The Energy Future Coalition, in Washington, started http://www.dayaftertomorrowfacts.org, a site that Reid Detchon, the organization’s executive director, says will provide carefully sourced scientific information about global warming.
“We felt that there might be a vacuum in terms of a place that the public could go and feel completely confident that they’re being given the straight facts,” Mr. Detchon says.
The coalition also sent out press releases to publicize its Web site. Mr. Detchon says he is not terribly concerned that the movie’s audience will take to heart the over-the-top global-warming scenarios portrayed in the film. “Frankly, the public’s understanding of the mechanisms of climate change is so weak anyway, it’s hard to imagine that we could make it worse.”
Coalition of Groups
The movie has also brought together several environmental groups to work with Ben & Jerry’s to reward those hungry for global-warming policy change.
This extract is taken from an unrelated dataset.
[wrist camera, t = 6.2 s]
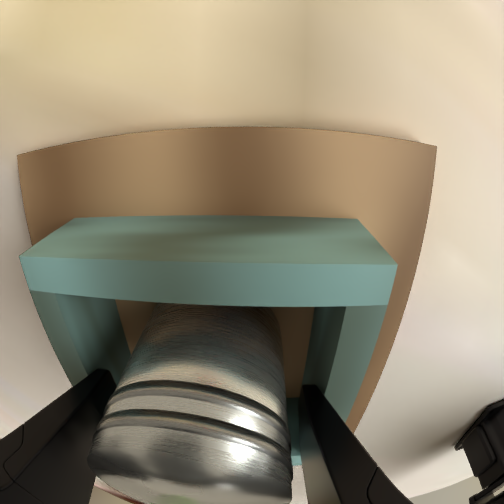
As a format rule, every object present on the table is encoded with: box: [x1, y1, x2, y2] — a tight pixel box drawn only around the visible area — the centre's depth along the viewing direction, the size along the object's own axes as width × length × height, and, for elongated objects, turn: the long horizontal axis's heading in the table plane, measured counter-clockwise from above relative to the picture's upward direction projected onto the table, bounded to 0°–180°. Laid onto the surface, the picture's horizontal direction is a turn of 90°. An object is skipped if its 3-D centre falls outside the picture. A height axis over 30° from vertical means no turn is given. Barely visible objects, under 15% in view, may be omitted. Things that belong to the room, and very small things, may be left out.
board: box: [17, 127, 437, 466], centre depth 10 cm, size 14×18×4 cm
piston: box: [87, 302, 293, 504], centre depth 8 cm, size 5×5×6 cm
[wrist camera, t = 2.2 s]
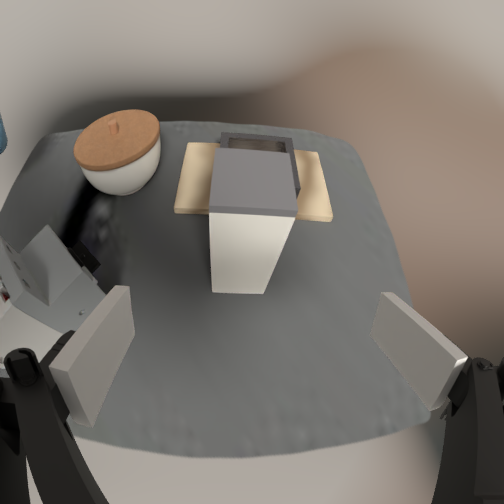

The Natural Resources Defense Council, in New York, sent an advisory to several hundred members of the news media announcing that it was joining Ben & Jerry’s for its “Get the scoop” campaign, says Jon Coifman, a spokesman for the council.
Those who go to http://www.gettherealscoop.org and sign a petition to show their support for the Climate Stewardship Act will receive a coupon for a free scoop of Ben & Jerry’s ice cream.
More than 1.5 million people will receive an e-mail message publicizing the Web site; the e-mail addresses were culled from membership lists of American Rivers, Physicians for Social Responsibility, World Wildlife Fund, all based in Washington, and the National Wildlife Fund, in Reston, Va., along with other local environmental nonprofit groups.
Participating charities will include a link to the “Get the scoop” site on their own Web sites, says Mr. Coifman.